Saudi Arabia to partner with Turkish fuel giant

It has emerged that Saudi Aramco, the state-owned company of Saudi Arabia—the world’s largest oil producer—is planning a fuel investment in Turkey. It was reported that the company has held talks with TotalEnergies, one of Turkey’s leading fuel giants. Journalist Olcay Aydilek stated that she had spoken with Uğur Doğan, Chairman of the Board of Directors of OYAK—the parent company of TotalEnergies, which operates thousands of petrol stations in Turkey—and wrote: “During our telephone conversation, he said they were in talks regarding a partnership with Saudi Aramco.”
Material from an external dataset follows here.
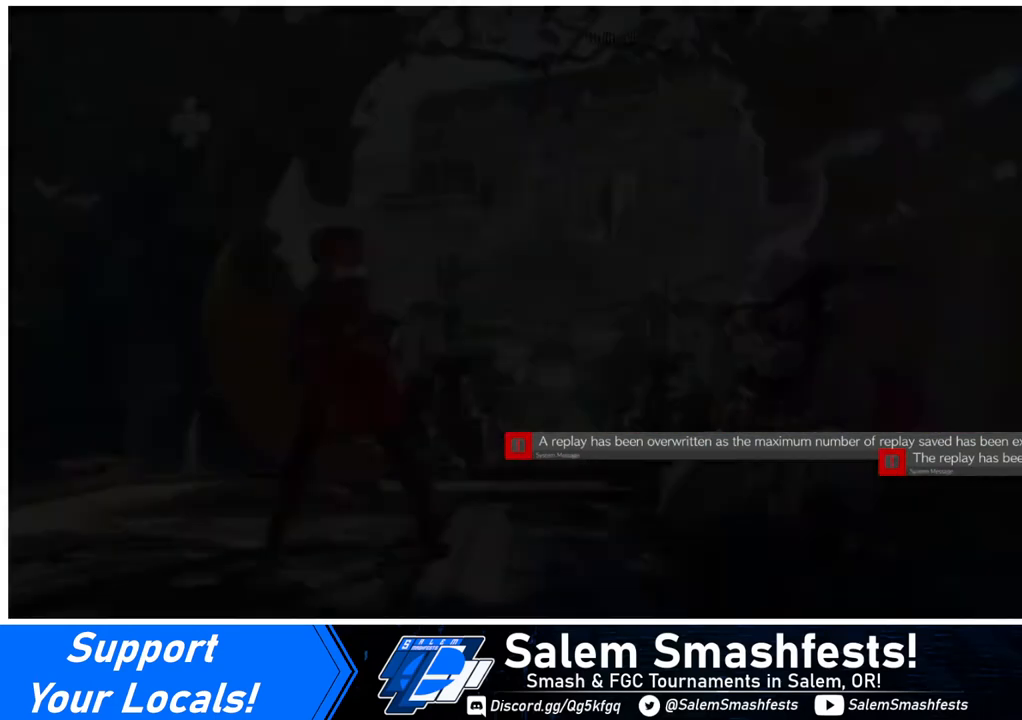
{"buttons": [], "events": [[440, "CROSS", "down"], [520, "CROSS", "up"]]}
Paşalı Group becomes the new owner of İstikbal Mobilya

The sale process for İstikbal Mobilya, one of Turkey’s long-established furniture brands, has been completed. Following a tender organised by the Deposit Insurance Fund (TMSF), the company has been acquired by the Paşalı Group. In the latest tender, the company’s value increased by approximately 4 billion TL, reaching 16.5 billion TL.

Paşalı Group, which began operations in the construction sector in 1978, has since expanded into the automotive, car rental and tourism sectors. With the acquisition of İstikbal Mobilya, Paşalı Group has made a strong entry into the furniture sector. Founded in 2005, Avek Otomotiv is one of the dealers of the Germany-based Volkswagen Group, and Paşalı Group operates as an authorised dealer and service provider for brands such as Audi, Seat, Skoda and Cupra across Istanbul, Çanakkale and İzmir under the Avek umbrella. AVEC Rent a Car, established in 2016, has also become one of the major car rental companies.

Experts warn of ‘El Niño’: A new wave of food price rises may be on the horizon

It is reported that the El Niño weather phenomenon, expected to take effect in July, could negatively impact agricultural production by altering global temperature and rainfall patterns. Experts have warned that potential production losses in products such as palm oil, cocoa, cotton and rice could trigger a new wave of food price rises.

SpaceX on track for IPO, with major investment banks on board

SpaceX, led by CEO Elon Musk, has filed an application with the US Securities and Exchange Commission for an initial public offering (IPO). While the company is set to trade on the Nasdaq under the ticker ‘SPCX’, it has been revealed that major investment banks including Goldman Sachs, Morgan Stanley, JPMorgan and Citigroup are involved in the IPO process.